• [WORK ITEM] Only the text belongs in the copy. Transcribe the data exactly and drop any pictures.

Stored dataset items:
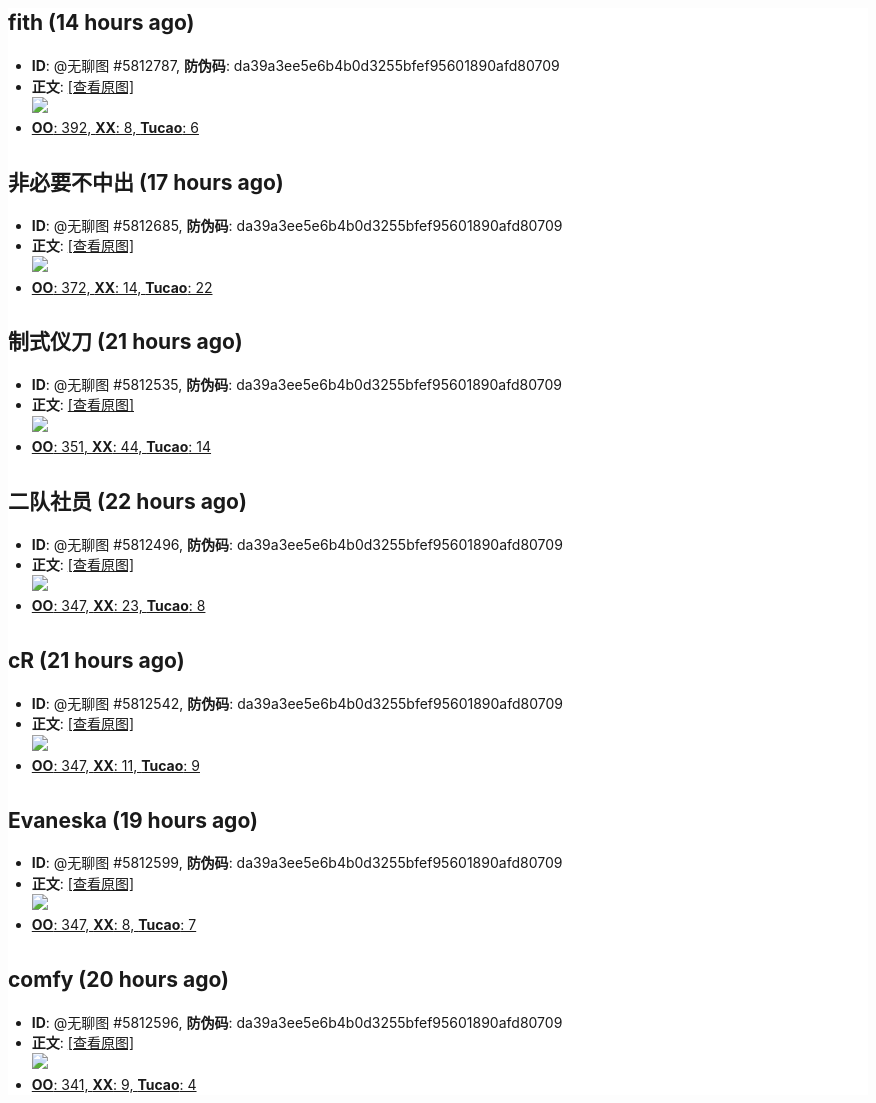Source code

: ## fith (14 hours ago) 

- **ID**: @无聊图 #5812787, **防伪码**: da39a3ee5e6b4b0d3255bfef95601890afd80709
- **正文**: [[查看原图]](//img.toto.im/large/008BCM62ly1hwkinakrukg308c0cbhe0.gif)  
![](https://img.toto.im/large/008BCM62ly1hwkinakrukg308c0cbhe0.gif)
- [**OO**: 392, **XX**: 8, **Tucao**: 6](https://jandan.net/t/5812787#tucao-list)

## 非必要不中出 (17 hours ago) 

- **ID**: @无聊图 #5812685, **防伪码**: da39a3ee5e6b4b0d3255bfef95601890afd80709
- **正文**: [[查看原图]](//img.toto.im/large/008BCM62ly1hwkcywjwxmj30v61kwwke.jpg)  
![](https://img.toto.im/mw600/008BCM62ly1hwkcywjwxmj30v61kwwke.jpg)
- [**OO**: 372, **XX**: 14, **Tucao**: 22](https://jandan.net/t/5812685#tucao-list)

## 制式仪刀 (21 hours ago) 

- **ID**: @无聊图 #5812535, **防伪码**: da39a3ee5e6b4b0d3255bfef95601890afd80709
- **正文**: [[查看原图]](//img.toto.im/large/008BCM62ly1hwk6eoi7z8j30ck0gq3z1.jpg)  
![](https://img.toto.im/mw600/008BCM62ly1hwk6eoi7z8j30ck0gq3z1.jpg)
- [**OO**: 351, **XX**: 44, **Tucao**: 14](https://jandan.net/t/5812535#tucao-list)

## 二队社员 (22 hours ago) 

- **ID**: @无聊图 #5812496, **防伪码**: da39a3ee5e6b4b0d3255bfef95601890afd80709
- **正文**: [[查看原图]](//img.toto.im/large/008BCM62ly1hwk3ulngmsj30sg0h7wi4.jpg)  
![](https://img.toto.im/mw600/008BCM62ly1hwk3ulngmsj30sg0h7wi4.jpg)
- [**OO**: 347, **XX**: 23, **Tucao**: 8](https://jandan.net/t/5812496#tucao-list)

## cR (21 hours ago) 

- **ID**: @无聊图 #5812542, **防伪码**: da39a3ee5e6b4b0d3255bfef95601890afd80709
- **正文**: [[查看原图]](//img.toto.im/large/008BCM62ly1hwk6tyhnn5j30u03dutgs.jpg)  
![](https://img.toto.im/mw600/008BCM62ly1hwk6tyhnn5j30u03dutgs.jpg)
- [**OO**: 347, **XX**: 11, **Tucao**: 9](https://jandan.net/t/5812542#tucao-list)

## Evaneska (19 hours ago) 

- **ID**: @无聊图 #5812599, **防伪码**: da39a3ee5e6b4b0d3255bfef95601890afd80709
- **正文**: [[查看原图]](//img.toto.im/large/008BCM62ly1hwk917jx5aj30g00zkgov.jpg)  
![](https://img.toto.im/mw600/008BCM62ly1hwk917jx5aj30g00zkgov.jpg)
- [**OO**: 347, **XX**: 8, **Tucao**: 7](https://jandan.net/t/5812599#tucao-list)

## comfy (20 hours ago) 

- **ID**: @无聊图 #5812596, **防伪码**: da39a3ee5e6b4b0d3255bfef95601890afd80709
- **正文**: [[查看原图]](//img.toto.im/large/006wFlO0ly1hwgn135sc1j30if0hit9j.jpg)  
![](https://img.toto.im/mw600/006wFlO0ly1hwgn135sc1j30if0hit9j.jpg)
- [**OO**: 341, **XX**: 9, **Tucao**: 4](https://jandan.net/t/5812596#tucao-list)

• [OUTPUT FOR THIS TASK]
Source code

: ## fith (14 hours ago) 

- **ID**: @无聊图 #5812787, **防伪码**: da39a3ee5e6b4b0d3255bfef95601890afd80709
- **正文**: [[查看原图]](//img.toto.im/large/008BCM62ly1hwkinakrukg308c0cbhe0.gif)  
![](https://img.toto.im/large/008BCM62ly1hwkinakrukg308c0cbhe0.gif)
- [**OO**: 392, **XX**: 8, **Tucao**: 6](https://jandan.net/t/5812787#tucao-list)

## 非必要不中出 (17 hours ago) 

- **ID**: @无聊图 #5812685, **防伪码**: da39a3ee5e6b4b0d3255bfef95601890afd80709
- **正文**: [[查看原图]](//img.toto.im/large/008BCM62ly1hwkcywjwxmj30v61kwwke.jpg)  
![](https://img.toto.im/mw600/008BCM62ly1hwkcywjwxmj30v61kwwke.jpg)
- [**OO**: 372, **XX**: 14, **Tucao**: 22](https://jandan.net/t/5812685#tucao-list)

## 制式仪刀 (21 hours ago) 

- **ID**: @无聊图 #5812535, **防伪码**: da39a3ee5e6b4b0d3255bfef95601890afd80709
- **正文**: [[查看原图]](//img.toto.im/large/008BCM62ly1hwk6eoi7z8j30ck0gq3z1.jpg)  
![](https://img.toto.im/mw600/008BCM62ly1hwk6eoi7z8j30ck0gq3z1.jpg)
- [**OO**: 351, **XX**: 44, **Tucao**: 14](https://jandan.net/t/5812535#tucao-list)

## 二队社员 (22 hours ago) 

- **ID**: @无聊图 #5812496, **防伪码**: da39a3ee5e6b4b0d3255bfef95601890afd80709
- **正文**: [[查看原图]](//img.toto.im/large/008BCM62ly1hwk3ulngmsj30sg0h7wi4.jpg)  
![](https://img.toto.im/mw600/008BCM62ly1hwk3ulngmsj30sg0h7wi4.jpg)
- [**OO**: 347, **XX**: 23, **Tucao**: 8](https://jandan.net/t/5812496#tucao-list)

## cR (21 hours ago) 

- **ID**: @无聊图 #5812542, **防伪码**: da39a3ee5e6b4b0d3255bfef95601890afd80709
- **正文**: [[查看原图]](//img.toto.im/large/008BCM62ly1hwk6tyhnn5j30u03dutgs.jpg)  
![](https://img.toto.im/mw600/008BCM62ly1hwk6tyhnn5j30u03dutgs.jpg)
- [**OO**: 347, **XX**: 11, **Tucao**: 9](https://jandan.net/t/5812542#tucao-list)

## Evaneska (19 hours ago) 

- **ID**: @无聊图 #5812599, **防伪码**: da39a3ee5e6b4b0d3255bfef95601890afd80709
- **正文**: [[查看原图]](//img.toto.im/large/008BCM62ly1hwk917jx5aj30g00zkgov.jpg)  
![](https://img.toto.im/mw600/008BCM62ly1hwk917jx5aj30g00zkgov.jpg)
- [**OO**: 347, **XX**: 8, **Tucao**: 7](https://jandan.net/t/5812599#tucao-list)

## comfy (20 hours ago) 

- **ID**: @无聊图 #5812596, **防伪码**: da39a3ee5e6b4b0d3255bfef95601890afd80709
- **正文**: [[查看原图]](//img.toto.im/large/006wFlO0ly1hwgn135sc1j30if0hit9j.jpg)  
![](https://img.toto.im/mw600/006wFlO0ly1hwgn135sc1j30if0hit9j.jpg)
- [**OO**: 341, **XX**: 9, **Tucao**: 4](https://jandan.net/t/5812596#tucao-list)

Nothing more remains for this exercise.